The great thing about BALPA is that it is an organisation run by pilots for pilots. It means we have a unique ability to put pilots in touch with each other. We were able to offer Monarch pilots access to our Crew Connected service, which puts them in touch with members that work in the airlines they’re applying to. This gives them first-hand guidance from people in the industry.

Flight Crew Futures:

On Tuesday 17th October, BALPA jointly ran the Flight Crew Futures event at London Gatwick. This was a new approach to pilot career opportunities for experienced and newly qualified pilots. The day included a wide range of airlines and recruitment agencies, informative presentations and allowed pilots the opportunity to ask specific questions, directly with pilot recruiters.

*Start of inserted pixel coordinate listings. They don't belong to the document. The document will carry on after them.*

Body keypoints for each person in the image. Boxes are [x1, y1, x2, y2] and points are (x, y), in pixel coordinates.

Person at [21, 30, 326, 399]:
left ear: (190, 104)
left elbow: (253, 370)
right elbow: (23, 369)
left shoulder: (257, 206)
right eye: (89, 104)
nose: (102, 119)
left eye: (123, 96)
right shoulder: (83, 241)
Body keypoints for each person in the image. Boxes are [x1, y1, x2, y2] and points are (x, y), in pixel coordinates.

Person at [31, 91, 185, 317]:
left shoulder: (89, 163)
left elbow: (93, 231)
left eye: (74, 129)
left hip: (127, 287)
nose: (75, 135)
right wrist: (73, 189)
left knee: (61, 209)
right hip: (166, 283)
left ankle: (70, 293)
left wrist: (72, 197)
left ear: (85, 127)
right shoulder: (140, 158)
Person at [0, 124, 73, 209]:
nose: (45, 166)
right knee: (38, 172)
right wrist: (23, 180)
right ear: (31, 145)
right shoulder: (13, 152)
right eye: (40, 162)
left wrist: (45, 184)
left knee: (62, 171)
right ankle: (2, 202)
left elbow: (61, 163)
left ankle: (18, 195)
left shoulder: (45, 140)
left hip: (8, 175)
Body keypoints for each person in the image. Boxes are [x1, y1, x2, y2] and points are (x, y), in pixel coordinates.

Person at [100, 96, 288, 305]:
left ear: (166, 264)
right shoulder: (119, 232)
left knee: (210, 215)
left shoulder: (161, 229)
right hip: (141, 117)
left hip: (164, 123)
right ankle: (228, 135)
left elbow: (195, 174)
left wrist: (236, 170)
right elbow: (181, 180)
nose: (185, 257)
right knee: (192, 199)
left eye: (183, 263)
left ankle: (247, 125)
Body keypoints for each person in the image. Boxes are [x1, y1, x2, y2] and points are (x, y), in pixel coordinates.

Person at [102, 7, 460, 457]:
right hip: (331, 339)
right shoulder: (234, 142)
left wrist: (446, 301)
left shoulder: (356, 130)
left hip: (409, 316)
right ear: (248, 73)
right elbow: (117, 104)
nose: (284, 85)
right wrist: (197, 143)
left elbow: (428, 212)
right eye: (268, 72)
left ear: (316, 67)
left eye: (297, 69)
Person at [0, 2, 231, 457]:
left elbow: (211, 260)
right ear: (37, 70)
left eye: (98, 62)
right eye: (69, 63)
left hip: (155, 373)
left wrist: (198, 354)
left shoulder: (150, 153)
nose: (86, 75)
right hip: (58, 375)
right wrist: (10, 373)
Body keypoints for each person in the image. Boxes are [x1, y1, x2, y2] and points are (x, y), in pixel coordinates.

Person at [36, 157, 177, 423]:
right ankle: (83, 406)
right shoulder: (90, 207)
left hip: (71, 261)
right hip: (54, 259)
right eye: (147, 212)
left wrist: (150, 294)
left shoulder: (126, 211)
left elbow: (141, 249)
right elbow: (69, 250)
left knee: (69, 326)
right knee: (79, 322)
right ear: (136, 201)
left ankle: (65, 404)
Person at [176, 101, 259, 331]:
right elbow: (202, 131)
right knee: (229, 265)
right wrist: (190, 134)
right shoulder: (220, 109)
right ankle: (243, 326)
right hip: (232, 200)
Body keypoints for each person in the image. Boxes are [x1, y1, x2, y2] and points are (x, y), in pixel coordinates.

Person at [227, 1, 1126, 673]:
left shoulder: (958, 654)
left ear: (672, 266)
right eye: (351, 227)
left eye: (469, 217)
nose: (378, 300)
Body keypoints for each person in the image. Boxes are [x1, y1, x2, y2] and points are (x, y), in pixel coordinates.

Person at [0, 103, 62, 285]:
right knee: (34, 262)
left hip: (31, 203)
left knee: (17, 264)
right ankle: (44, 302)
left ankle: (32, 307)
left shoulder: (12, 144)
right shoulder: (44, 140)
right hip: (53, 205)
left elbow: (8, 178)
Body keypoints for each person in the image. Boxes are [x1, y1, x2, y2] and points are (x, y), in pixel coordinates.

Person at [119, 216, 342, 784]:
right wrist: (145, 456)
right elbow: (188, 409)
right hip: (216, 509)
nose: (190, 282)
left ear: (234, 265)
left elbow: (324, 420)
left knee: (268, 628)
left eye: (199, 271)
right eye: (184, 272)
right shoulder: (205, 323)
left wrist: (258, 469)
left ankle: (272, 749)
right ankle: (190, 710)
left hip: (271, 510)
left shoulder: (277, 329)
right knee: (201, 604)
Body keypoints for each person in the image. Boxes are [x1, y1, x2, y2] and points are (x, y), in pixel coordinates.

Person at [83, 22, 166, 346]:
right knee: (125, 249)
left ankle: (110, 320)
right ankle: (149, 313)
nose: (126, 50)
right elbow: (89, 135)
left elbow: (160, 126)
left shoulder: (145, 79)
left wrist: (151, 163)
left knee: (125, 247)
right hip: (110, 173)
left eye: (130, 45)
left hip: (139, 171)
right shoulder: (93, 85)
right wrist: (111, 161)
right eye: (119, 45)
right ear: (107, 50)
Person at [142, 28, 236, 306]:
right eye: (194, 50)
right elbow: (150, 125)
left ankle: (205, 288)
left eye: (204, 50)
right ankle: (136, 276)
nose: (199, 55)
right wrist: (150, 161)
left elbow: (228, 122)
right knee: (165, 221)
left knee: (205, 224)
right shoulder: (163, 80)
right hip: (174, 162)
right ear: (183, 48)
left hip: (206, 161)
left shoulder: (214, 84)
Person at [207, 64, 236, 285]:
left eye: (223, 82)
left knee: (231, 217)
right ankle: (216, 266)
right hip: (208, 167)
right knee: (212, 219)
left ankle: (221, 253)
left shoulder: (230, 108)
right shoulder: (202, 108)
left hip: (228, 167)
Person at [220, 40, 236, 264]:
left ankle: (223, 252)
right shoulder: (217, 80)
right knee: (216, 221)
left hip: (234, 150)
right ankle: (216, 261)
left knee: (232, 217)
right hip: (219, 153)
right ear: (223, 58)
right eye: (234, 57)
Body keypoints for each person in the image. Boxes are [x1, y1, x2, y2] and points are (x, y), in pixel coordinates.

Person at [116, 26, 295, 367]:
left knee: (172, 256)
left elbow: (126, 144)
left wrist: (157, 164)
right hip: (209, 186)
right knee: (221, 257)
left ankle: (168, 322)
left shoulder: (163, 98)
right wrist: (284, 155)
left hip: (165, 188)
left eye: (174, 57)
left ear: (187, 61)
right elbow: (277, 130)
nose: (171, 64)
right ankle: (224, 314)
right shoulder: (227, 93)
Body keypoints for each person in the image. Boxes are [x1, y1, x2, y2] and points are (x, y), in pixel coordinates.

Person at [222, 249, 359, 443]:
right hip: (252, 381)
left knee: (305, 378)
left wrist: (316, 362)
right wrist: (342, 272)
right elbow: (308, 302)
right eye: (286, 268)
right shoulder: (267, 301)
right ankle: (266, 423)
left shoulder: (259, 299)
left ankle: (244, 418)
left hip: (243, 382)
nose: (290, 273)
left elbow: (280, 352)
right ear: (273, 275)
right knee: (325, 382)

Events like this allow us to support our members at a time when they need our intervention most. We were able speak to members on a one to one basis at this difficult time and the feedback we’ve had has been good. One member told our team:

“I would like to express my immense gratitude to everyone at BALPA, you’ve been a real-life line and if this tragedy is the end of a long career for me, I will regard my membership as one of the best decisions I made.”

Airline preparation courses

We’ve also held six bespoke BALPA airline preparation courses at Heathrow, Manchester and Birmingham, attended by 65 members. The modules included numerical and verbal reasoning, group exercises and interview skills. A further three will take place in the next three weeks so every pilot that would like training will have access to it.

Support through the trauma:

BALPA is not only there to support pilots though the financial strains of redundancy and help them get jobs. I spoke to pilots who were emotionally devastated by the news. We recognise that losing a job can be traumatic and may cause health issues. That’s why BALPA has made sure the Pilots Advisory Group is available to Monarch pilots should they need some counselling at this time.

The loss of an airline like Monarch is undoubtedly bad news. But let me assure you that BALPA will work tirelessly on behalf of the affected pilots and any other pilots who are looking for work. We are here to support all our members though these tough times and hope to get as many pilots as possible into jobs as soon as we can.